La question s’était posée à de multiples reprises durant le procès: en quoi cette aide financière versée sur le compte de l’association de soutien à Pierre Maudet se différenciait-elle d’un soutien politique, comme il y en a tant? En acquittant tous les participants sur ce point, la présidente du Tribunal de police a tranché: il s’agissait d’un financement «normal» de campagne. Il n’y avait là rien de pénal, contrairement à ce que soutenait le Ministère public.
Lundi, le premier procureur Stéphane Grodecki n’a pas souhaité commenter la décision de la juge ni indiquer s’il ferait, lui aussi, appel de la décision.
Tous condamnés
Enfin, ce verdict n’épargne pas l’entourage de Pierre Maudet dans cette affaire. Pour Patrick Baud-Lavigne, fidèle chef de cabinet du conseiller d’État, la peine est même supérieure à celle du magistrat puisqu’elle atteint 360 jours-amende avec sursis. Dans son cas, le voyage à Abu Dhabi coûte cher. Au-delà de l’acceptation de l’avantage découlant de l’invitation au Grand Prix, l’homme s’est rendu coupable d’instigation à abus d’autorité lorsqu’il a demandé de délivrer une autorisation non conforme pour l’Escobar et de violation du secret de fonction lorsqu’il a requis et obtenu des informations sur des procédures en cours à la demande d’Antoine Daher. Pierre Maudet, lui, n’était pas concerné par ces volets, puisque aucun élément concret ne figurait au dossier concernant son éventuelle implication.
Quant à l’ancien chef du Service du commerce, il a été reconnu coupable d’abus d’autorité pour avoir validé le dossier incomplet de l’Escobar. Mais l’homme sort du tribunal exempté de peine tant chacun aura compris qu’il ne faisait que répondre à un ordre de la hiérarchie.
De manière générale, la présidente du tribunal a sanctionné ce que le procureur Stéphane Grodecki avait baptisé «les noces barbares». À savoir les relations liant Pierre Maudet et son bras droit aux deux entrepreneurs actifs dans l’immobilier. Le coeur du problème, c’est l’influence qu’auraient pu avoir les deux hommes d’affaires sur le magistrat et son bras droit, alors au sommet de l’État. Sabina Mascotto le résume ainsi: «Ils ont accepté, se sont accommodés du risque que le voyage leur soit offert dans le but de les influencer dans l’exercice de leur fonction.» Peu importe, finalement, que le voyage ait été payé par la couronne royale d’Abu Dhabi.
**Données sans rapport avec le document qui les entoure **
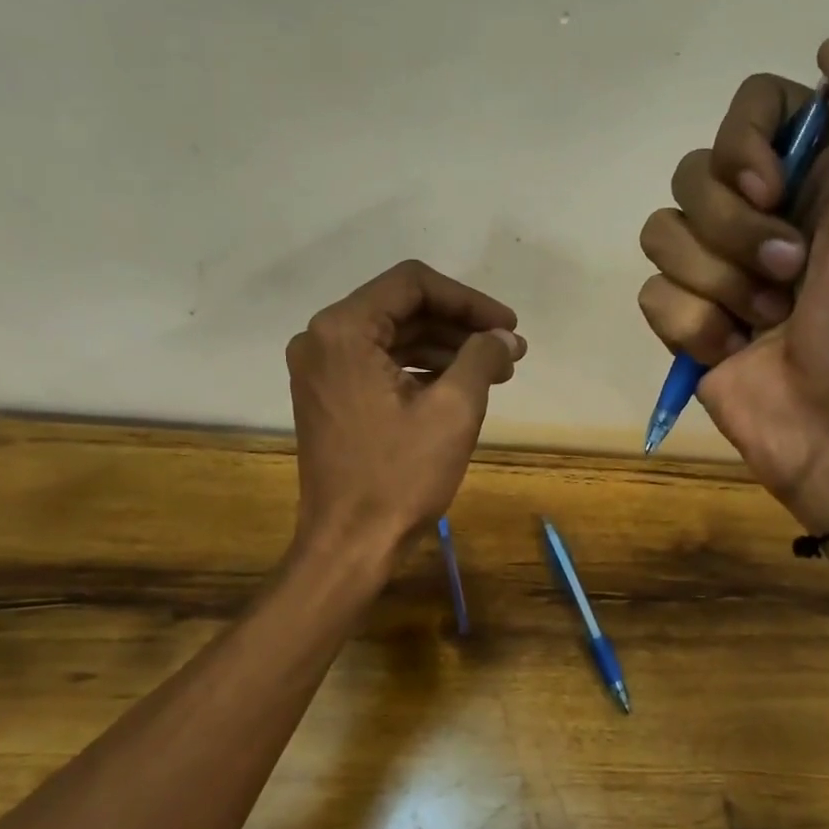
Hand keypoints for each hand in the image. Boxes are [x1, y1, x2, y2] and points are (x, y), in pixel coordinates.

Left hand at [286, 260, 525, 563]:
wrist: (350, 543)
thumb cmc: (400, 476)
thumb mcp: (454, 410)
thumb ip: (482, 357)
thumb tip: (504, 338)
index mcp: (343, 330)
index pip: (414, 284)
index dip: (469, 300)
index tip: (508, 326)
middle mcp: (321, 339)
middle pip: (402, 309)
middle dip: (459, 327)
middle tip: (508, 351)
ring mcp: (320, 370)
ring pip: (392, 338)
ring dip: (444, 348)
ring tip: (494, 371)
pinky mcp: (327, 397)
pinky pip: (378, 365)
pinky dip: (419, 369)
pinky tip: (459, 385)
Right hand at [638, 38, 828, 527]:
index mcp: (817, 171)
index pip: (749, 107)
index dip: (746, 138)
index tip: (775, 186)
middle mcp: (763, 213)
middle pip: (693, 172)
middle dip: (737, 227)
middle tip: (793, 271)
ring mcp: (720, 272)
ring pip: (662, 232)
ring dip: (721, 280)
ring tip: (768, 319)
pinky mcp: (688, 325)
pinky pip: (655, 295)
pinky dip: (696, 325)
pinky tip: (735, 351)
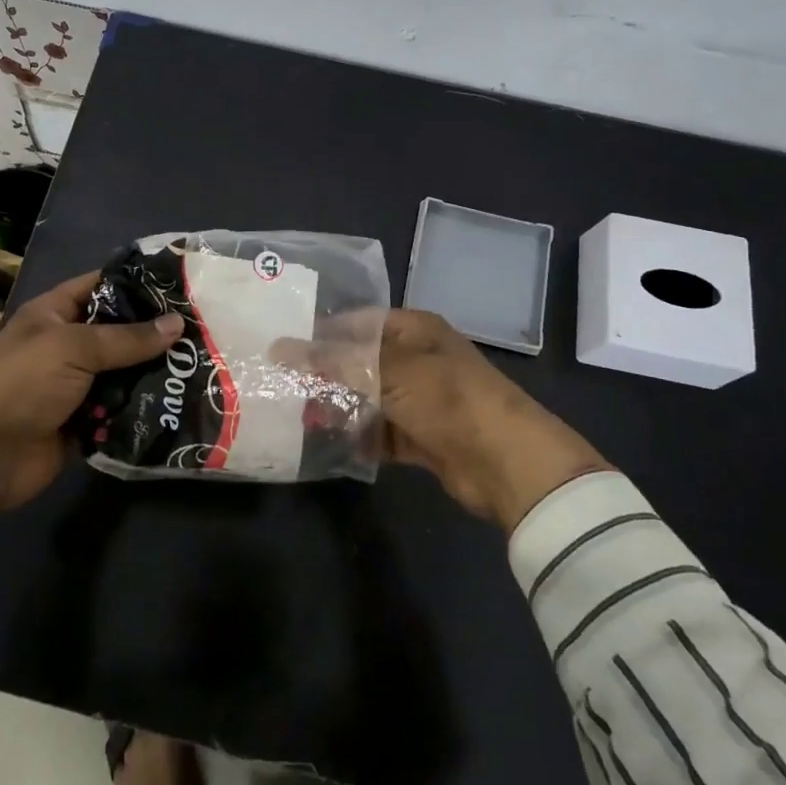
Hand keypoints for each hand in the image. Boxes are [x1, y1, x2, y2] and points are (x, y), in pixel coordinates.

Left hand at [0, 272, 182, 515]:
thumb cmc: (22, 384)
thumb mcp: (73, 348)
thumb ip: (127, 337)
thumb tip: (177, 323)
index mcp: (54, 314)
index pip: (101, 285)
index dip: (137, 282)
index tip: (181, 284)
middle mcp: (68, 345)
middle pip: (119, 331)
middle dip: (156, 332)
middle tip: (205, 328)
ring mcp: (77, 385)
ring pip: (125, 371)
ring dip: (155, 371)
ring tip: (203, 364)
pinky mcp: (86, 420)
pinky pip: (122, 408)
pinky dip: (144, 406)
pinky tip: (183, 400)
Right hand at [278, 310, 608, 531]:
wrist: (506, 462)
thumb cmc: (447, 399)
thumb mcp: (387, 371)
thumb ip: (333, 361)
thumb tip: (279, 347)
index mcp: (414, 330)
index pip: (358, 323)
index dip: (322, 333)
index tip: (282, 348)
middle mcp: (416, 359)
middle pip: (360, 362)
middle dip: (325, 375)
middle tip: (282, 387)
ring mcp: (420, 400)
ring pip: (368, 399)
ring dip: (339, 408)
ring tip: (297, 417)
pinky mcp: (421, 437)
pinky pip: (380, 432)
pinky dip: (359, 437)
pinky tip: (327, 444)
Le voyage est également ce qui a conduit à la condamnation, lundi soir, de Magid Khoury (240 jours-amende avec sursis) et Antoine Daher (180 joursamende). Sans le premier, «le voyage n’aurait pas eu lieu», puisqu’il a contacté son oncle, lequel est parvenu à obtenir une invitation VIP à Pierre Maudet. Le second a été «complice». Dans les deux cas, la présidente a retenu qu’ils agissaient «dans l’intérêt de leurs affaires, avec l’objectif d’exercer une influence». La juge a repris à son compte un terme que la défense cherchait à tout prix à bannir: «le copinage».